By Paul Moxon, Senior Director, Product & Solutions Marketing
The 2014 tier of Axway’s infographic, “The Cloud: Impact and Adoption – Predictions for Today and Tomorrow,” features a note that “SaaS vendors and enterprises (will) pressure IaaS vendors to ‘move up the stack’ to PaaS and provide management, security, regulatory and disaster recovery services.”
We see this happening already.
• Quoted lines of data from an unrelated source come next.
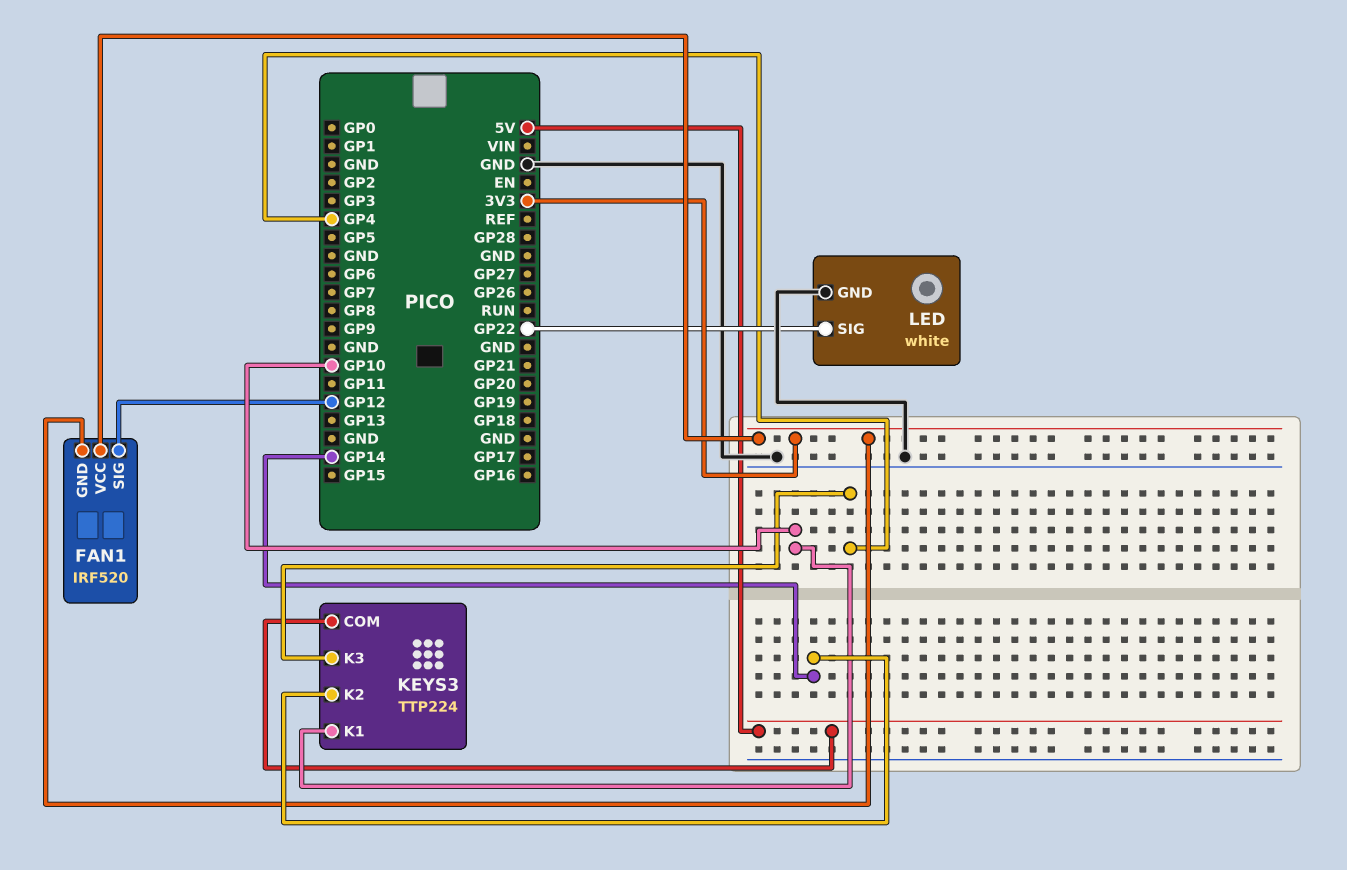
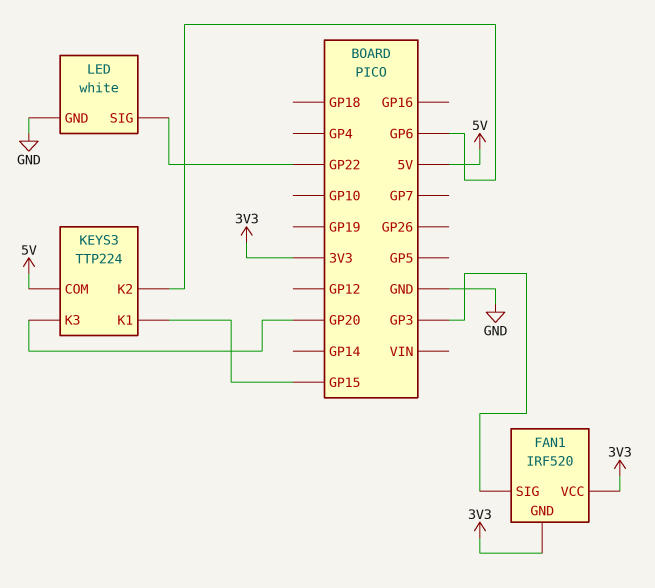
FAN1 pin SIG: GP12 -> GP3
KEYS3 pin K1: GP10 -> GP15
KEYS3 pin K2: GP14 -> GP6
KEYS3 pin K3: GP4 -> GP20

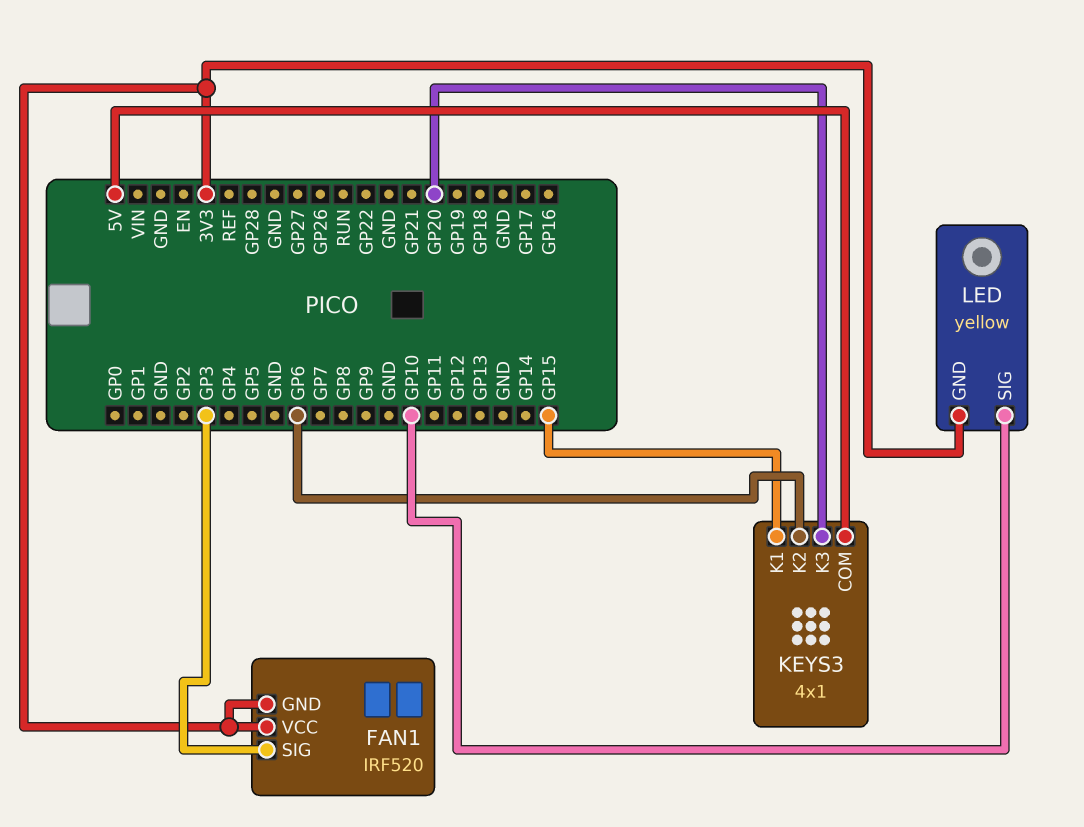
KEYS3: TTP224 -> 4x1
LED: white -> yellow
LED pin GND: GND -> 3V3
LED pin SIG: GP22 -> GP10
Amazon, for instance, is adding services on top of its EC2 offering’s raw infrastructure, including data-storage capabilities via elastic block storage, described as “off-instance storage that persists independently from the life of an instance”; messaging capabilities that allow cloud applications to communicate with one another; and disaster recovery capabilities that ensure all data is safe and all applications have optimal uptime.
If you’re merely looking to use cloud applications like Salesforce (a CRM application) or Workday (an HR application), then this trend of consolidation—where large infrastructure players are adding more and more capabilities to their infrastructure offerings and becoming platform offerings—might not be so important to you, as all infrastructure and platform issues that might affect you are hidden behind your application.
But if you’re looking to move your own proprietary applications to the cloud, then you must consider the long-term potential of your cloud provider very carefully.
Taking advantage of one of the smaller PaaS vendors and building applications using their technology might be a tempting option. But keep in mind that it’s very likely that in two or three years, IaaS vendors that have successfully “moved up the stack” will add more and more of the smaller PaaS vendors’ capabilities to their basic offerings, forcing those vendors out of the market and sending those vendors’ clients scrambling to find new cloud homes.
What would you do if you found yourself in those clients’ shoes?